In this case, the various control parameters for carrying out a drive cycle of the fluid metering device each form tuples which are assigned to a respective operating point, wherein the respective operating point can be representative, for example, of an amount of fluid MFF to be metered. Such a tuple of control parameters may include, for example, the charging time period T_L, the discharging time T_EL and the plateau time T_PL. In principle, for example, in addition to or as an alternative to the plateau time duration T_PL and the charging time duration T_L, the desired activation time duration can also form part of the respective tuple.

3 shows a further possible form of control with additional additional control parameters in comparison to 3 , In this case, T_P_L denotes a charging pause period for which a charging operation is interrupted, which in this case is divided into a first partial loading period T_L1 and a second partial loading period T_L2. In this case, the charging process includes the first charging period T_L1 and the second charging period T_L2, and is interrupted for the charging pause period T_P_L. The charging pause period T_P_L is designed as an aperiodic interruption of the charging process. Thus, it differs from a pure pulse pause of a load of a plurality of periodic single pulses, as exemplified by the 4 is shown. In a course of the current during the charging process, as in the 4 is illustrated, the charging pause period T_P_L preferably has a length which is greater than a charging pulse period T_1PULS.

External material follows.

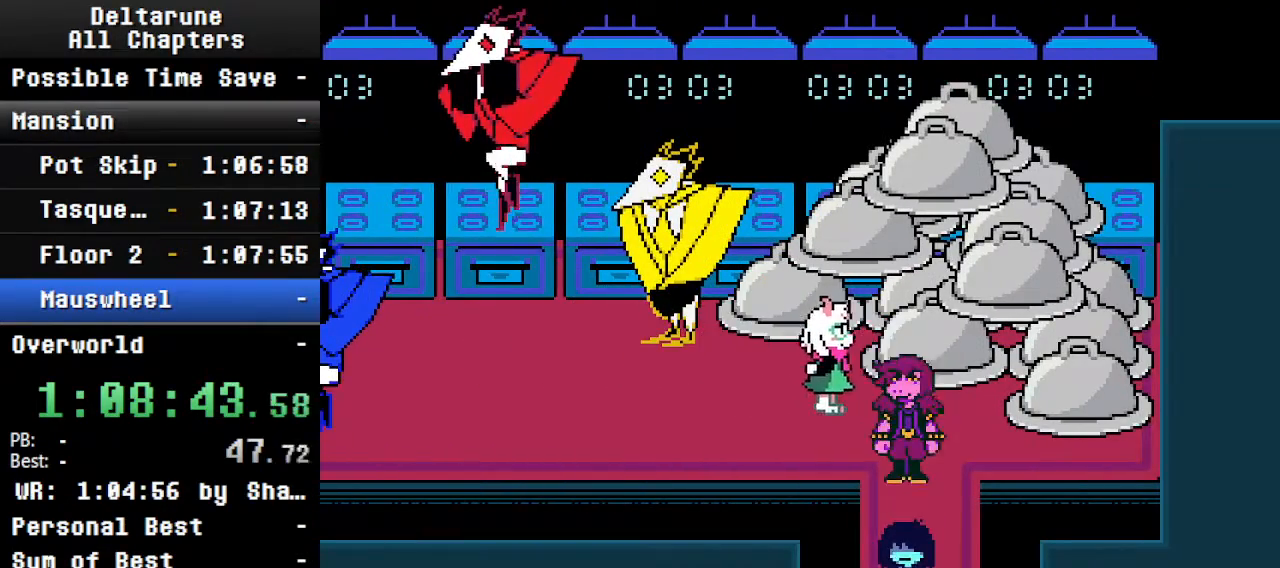
{"keys": ["ctrl", "down", "shift"], "events": []}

In addition, it is also possible to provide an unloading pause with a predetermined discharge pause time T_P_EL, as can be seen from the signal curve of FIG 3 is shown by way of example. In this case, then the discharge process for the Entladebausenzeitdauer T_P_EL is interrupted, following a first Teilentladezeitdauer T_EL1 and before a second Teilentladezeitdauer F_EL2. The sum of the first and second partial discharge time periods T_EL1, T_EL2 in this context corresponds to the discharge time period T_EL, whereas the sum of the first partial loading time period T_L1 and the second partial loading time duration T_L2 corresponds to the charging time period T_L. By providing the charging pause period T_P_L, the nozzle needle remains 9 in which the position reached at the end of the first part load time T_L1, in which preferably already a metering of fluid takes place. Accordingly, the nozzle needle remains 9 or change the nozzle needle 9 their movement after the first discharge period T_EL1 for the discharge pause period T_P_EL, at the position reached at the end of the first partial load period T_EL1.

The charging time duration T_L decisively reduces the lift which can be achieved during an operating cycle of the fluid metering device, away from the closing position of the nozzle needle 9 affected.

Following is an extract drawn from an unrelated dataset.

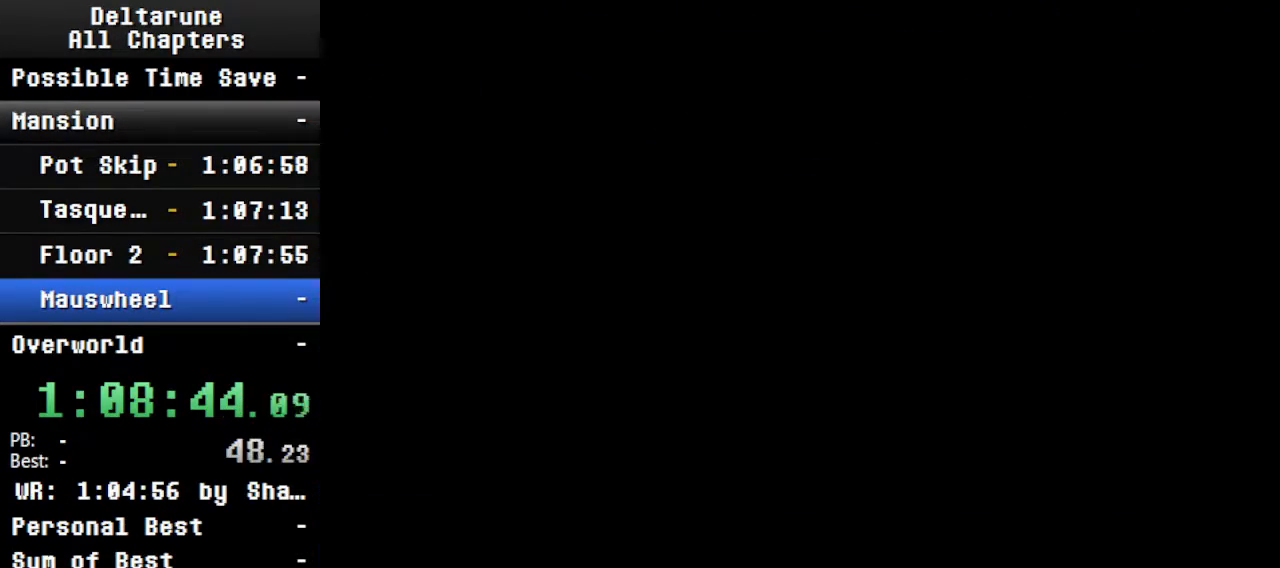
{"keys": ["ctrl", "down", "shift"], "events": []}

It is thus possible, for example, to realize one and the same operating point, which in particular is representative of a particular quantity of fluid to be metered in each case by means of different tuples of the control parameters. Thus, for example, different tuples know that the same operating point is achieved once by a shorter charging time T_L with a corresponding longer plateau time T_PL and on the other hand by a longer charging time T_L corresponding to a shorter plateau time T_PL.

The more control parameters at least with regard to carrying out an optimization, as described below on the basis of 6 is explained in more detail, can be varied freely, the more tuples can be assigned to one and the same operating point and thus also an improved optimization can be carried out, in which a tuple is selected.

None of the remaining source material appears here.